INFORMATION SHOWN.
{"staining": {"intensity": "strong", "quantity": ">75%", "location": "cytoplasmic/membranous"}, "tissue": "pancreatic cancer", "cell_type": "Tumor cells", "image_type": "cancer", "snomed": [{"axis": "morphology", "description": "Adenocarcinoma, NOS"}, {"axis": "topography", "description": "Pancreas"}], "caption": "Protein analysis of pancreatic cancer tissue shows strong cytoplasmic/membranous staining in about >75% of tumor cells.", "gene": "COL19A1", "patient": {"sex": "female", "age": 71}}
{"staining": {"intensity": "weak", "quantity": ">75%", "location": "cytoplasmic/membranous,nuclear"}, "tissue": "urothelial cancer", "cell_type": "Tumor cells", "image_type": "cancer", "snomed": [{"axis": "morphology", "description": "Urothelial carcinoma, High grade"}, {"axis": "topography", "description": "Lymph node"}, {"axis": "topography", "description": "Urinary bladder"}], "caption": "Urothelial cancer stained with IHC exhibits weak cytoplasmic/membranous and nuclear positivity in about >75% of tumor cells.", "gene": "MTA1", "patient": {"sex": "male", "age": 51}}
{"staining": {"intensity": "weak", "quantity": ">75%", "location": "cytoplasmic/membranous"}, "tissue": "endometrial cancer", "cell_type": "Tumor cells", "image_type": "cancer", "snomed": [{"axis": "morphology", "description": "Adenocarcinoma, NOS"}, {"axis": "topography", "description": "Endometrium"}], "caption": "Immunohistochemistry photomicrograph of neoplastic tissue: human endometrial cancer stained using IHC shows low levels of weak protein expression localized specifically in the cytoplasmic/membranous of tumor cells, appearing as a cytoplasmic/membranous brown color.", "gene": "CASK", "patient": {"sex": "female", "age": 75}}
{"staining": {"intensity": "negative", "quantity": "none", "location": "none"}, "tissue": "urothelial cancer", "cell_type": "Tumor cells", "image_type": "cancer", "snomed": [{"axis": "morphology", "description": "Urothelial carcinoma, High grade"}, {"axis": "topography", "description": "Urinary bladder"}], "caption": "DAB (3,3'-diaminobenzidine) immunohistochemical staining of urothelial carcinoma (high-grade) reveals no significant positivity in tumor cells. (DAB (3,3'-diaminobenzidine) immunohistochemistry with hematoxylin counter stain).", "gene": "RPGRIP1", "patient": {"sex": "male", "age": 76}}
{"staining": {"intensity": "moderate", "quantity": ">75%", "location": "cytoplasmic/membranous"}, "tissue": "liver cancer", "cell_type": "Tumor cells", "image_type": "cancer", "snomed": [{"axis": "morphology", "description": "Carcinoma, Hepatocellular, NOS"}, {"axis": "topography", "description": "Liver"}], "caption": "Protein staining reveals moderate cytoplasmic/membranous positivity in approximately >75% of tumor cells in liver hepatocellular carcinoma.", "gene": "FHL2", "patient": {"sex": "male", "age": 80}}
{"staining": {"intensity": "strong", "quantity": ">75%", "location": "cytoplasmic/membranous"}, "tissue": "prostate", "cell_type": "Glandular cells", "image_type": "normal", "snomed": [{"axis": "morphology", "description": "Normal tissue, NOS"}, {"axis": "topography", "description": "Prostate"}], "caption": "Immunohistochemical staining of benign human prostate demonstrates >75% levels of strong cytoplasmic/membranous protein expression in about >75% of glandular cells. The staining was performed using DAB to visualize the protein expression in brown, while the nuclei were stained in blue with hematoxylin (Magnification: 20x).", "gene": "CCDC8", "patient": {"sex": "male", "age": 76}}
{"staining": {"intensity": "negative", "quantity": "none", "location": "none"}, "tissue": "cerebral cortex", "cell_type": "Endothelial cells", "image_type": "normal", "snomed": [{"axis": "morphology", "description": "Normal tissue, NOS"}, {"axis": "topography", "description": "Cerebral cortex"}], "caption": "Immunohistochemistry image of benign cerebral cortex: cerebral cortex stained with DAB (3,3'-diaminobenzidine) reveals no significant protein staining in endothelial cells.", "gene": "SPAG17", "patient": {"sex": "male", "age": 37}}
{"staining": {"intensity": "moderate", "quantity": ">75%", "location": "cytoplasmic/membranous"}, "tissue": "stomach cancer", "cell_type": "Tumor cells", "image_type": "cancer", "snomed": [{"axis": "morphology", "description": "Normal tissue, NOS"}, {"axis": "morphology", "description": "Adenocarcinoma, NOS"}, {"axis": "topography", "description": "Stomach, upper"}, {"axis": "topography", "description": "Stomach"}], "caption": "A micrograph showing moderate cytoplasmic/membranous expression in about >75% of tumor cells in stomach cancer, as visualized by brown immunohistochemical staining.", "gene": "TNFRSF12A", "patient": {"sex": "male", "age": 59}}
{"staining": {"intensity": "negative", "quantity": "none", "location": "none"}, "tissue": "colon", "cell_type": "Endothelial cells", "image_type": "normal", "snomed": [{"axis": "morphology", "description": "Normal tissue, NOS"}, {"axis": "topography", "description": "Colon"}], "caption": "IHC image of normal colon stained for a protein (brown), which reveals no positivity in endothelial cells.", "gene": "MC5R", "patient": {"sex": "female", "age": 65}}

PROBLEM DESCRIPTION. Search the data for the word "Endothelial" and copy each line where it appears.

FINISHED TASK.
{"staining": {"intensity": "negative", "quantity": "none", "location": "none"}, "tissue": "cerebral cortex", "cell_type": "Endothelial cells", "image_type": "normal", "snomed": [{"axis": "morphology", "description": "Normal tissue, NOS"}, {"axis": "topography", "description": "Cerebral cortex"}], "caption": "Immunohistochemistry image of benign cerebral cortex: cerebral cortex stained with DAB (3,3'-diaminobenzidine) reveals no significant protein staining in endothelial cells.", "gene": "SPAG17", "patient": {"sex": "male", "age": 37}}
{"staining": {"intensity": "negative", "quantity": "none", "location": "none"}, "tissue": "colon", "cell_type": "Endothelial cells", "image_type": "normal", "snomed": [{"axis": "morphology", "description": "Normal tissue, NOS"}, {"axis": "topography", "description": "Colon"}], "caption": "IHC image of normal colon stained for a protein (brown), which reveals no positivity in endothelial cells.", "gene": "MC5R", "patient": {"sex": "female", "age": 65}}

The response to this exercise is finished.